In the last 200 years, the academic achievements which have declined considerably in recent years from Millennials to those categorized in Gen Z has been attributed to the rapid development of digital tools. Dr Horvath explained to a Senate committee last month that this was happening even though children are spending longer times in school than ever.
Gen Z is the first generation to have grown up with easy access to the internet at home and at school. According to Dr. Horvath, this might have caused them to lose skills in problem-solving, reading, memory, mathematics, and attention span.
According to reports, Horvath told the Commerce, Science, and Transportation Committee that this is directly related to the rise in the use of ‘educational technology’ by schools, in which teachers use tablets or computers as part of the new learning process.
The neuroscientist went on to claim that humans had not evolved over millions of years to merely absorb short video clips and convert them into understanding and memory.
Earlier last month, Horvath told the committee, “More than half of the time a teenager is awake, half of it is spent staring at a screen. Humans are biologically programmed to learn from other humans and from deep study, not flipping through screens for bullet point summaries.”
He also argued that, as social creatures, we developed to learn from one another through face-to-face discussions, not through YouTube videos or AI-generated summaries.

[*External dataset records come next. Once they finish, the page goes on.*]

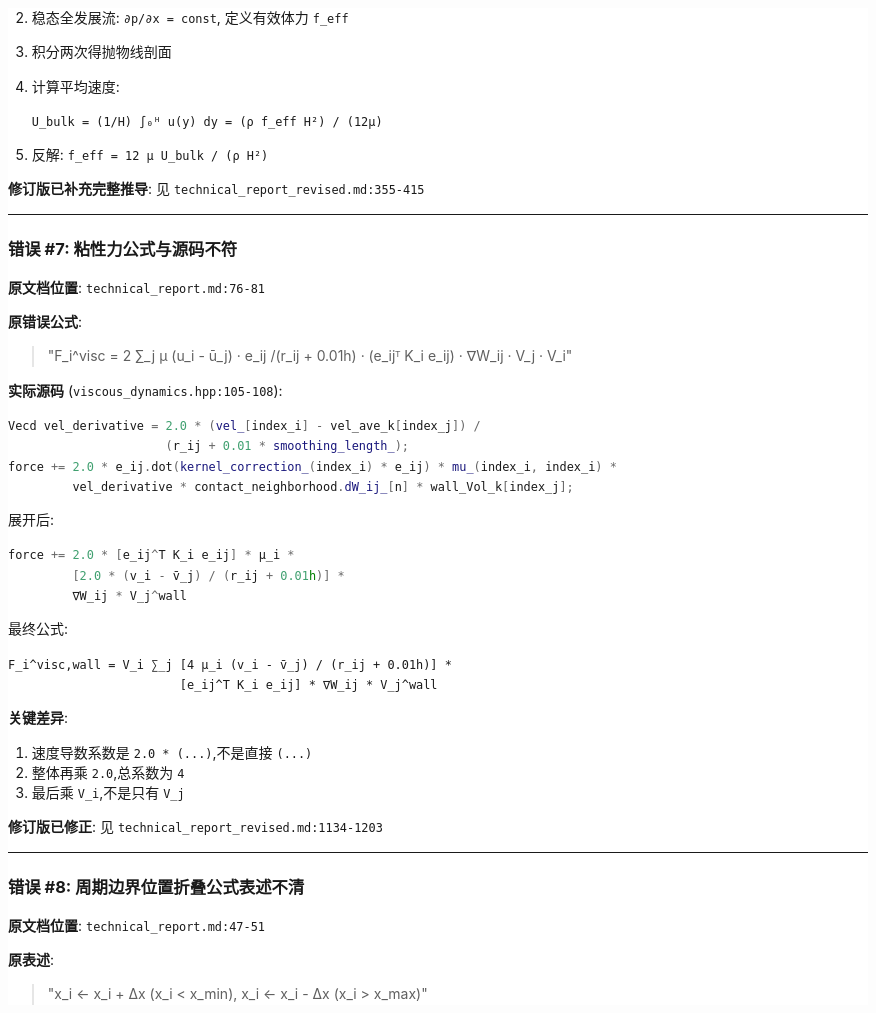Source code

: 2. 稳态全发展流: `∂p/∂x = const`, 定义有效体力 `f_eff`

3. 积分两次得抛物线剖面

4. 计算平均速度:
   ```
   U_bulk = (1/H) ∫₀ᴴ u(y) dy = (ρ f_eff H²) / (12μ)
   ```

5. 反解: `f_eff = 12 μ U_bulk / (ρ H²)`

**修订版已补充完整推导**: 见 `technical_report_revised.md:355-415`

---

### 错误 #7: 粘性力公式与源码不符

**原文档位置**: `technical_report.md:76-81`

**原错误公式**:
> "F_i^visc = 2 ∑_j μ (u_i - ū_j) · e_ij /(r_ij + 0.01h) · (e_ijᵀ K_i e_ij) · ∇W_ij · V_j · V_i"

**实际源码** (`viscous_dynamics.hpp:105-108`):

```cpp
Vecd vel_derivative = 2.0 * (vel_[index_i] - vel_ave_k[index_j]) /
                      (r_ij + 0.01 * smoothing_length_);
force += 2.0 * e_ij.dot(kernel_correction_(index_i) * e_ij) * mu_(index_i, index_i) *
         vel_derivative * contact_neighborhood.dW_ij_[n] * wall_Vol_k[index_j];
```

展开后:
```cpp
force += 2.0 * [e_ij^T K_i e_ij] * μ_i *
         [2.0 * (v_i - v̄_j) / (r_ij + 0.01h)] *
         ∇W_ij * V_j^wall
```

最终公式:
```
F_i^visc,wall = V_i ∑_j [4 μ_i (v_i - v̄_j) / (r_ij + 0.01h)] *
                        [e_ij^T K_i e_ij] * ∇W_ij * V_j^wall
```

**关键差异**:
1. 速度导数系数是 `2.0 * (...)`,不是直接 `(...)`
2. 整体再乘 `2.0`,总系数为 `4`
3. 最后乘 `V_i`,不是只有 `V_j`

**修订版已修正**: 见 `technical_report_revised.md:1134-1203`

---

### 错误 #8: 周期边界位置折叠公式表述不清

**原文档位置**: `technical_report.md:47-51`

**原表述**:
> "x_i ← x_i + Δx  (x_i < x_min),    x_i ← x_i - Δx  (x_i > x_max)"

Even looking at a screen can disrupt the process by which the brain stores information. It also hurts our ability to focus. He shared that he believed it was not a matter of developing better apps but returning to how humans are known to perceieve and process information better.
He said, “The answer appears to be the tools we are using within schools to drive that learning. If you look at the data, once countries adopt digital technology widely in schools, performance goes down significantly.”
He posed a question for the legislators, asking, “What do kids do on computers? They skim. So rather than determining what do we want our children to do and gearing education towards that, we are redefining education to better suit the tool. That’s not progress, that is surrender.”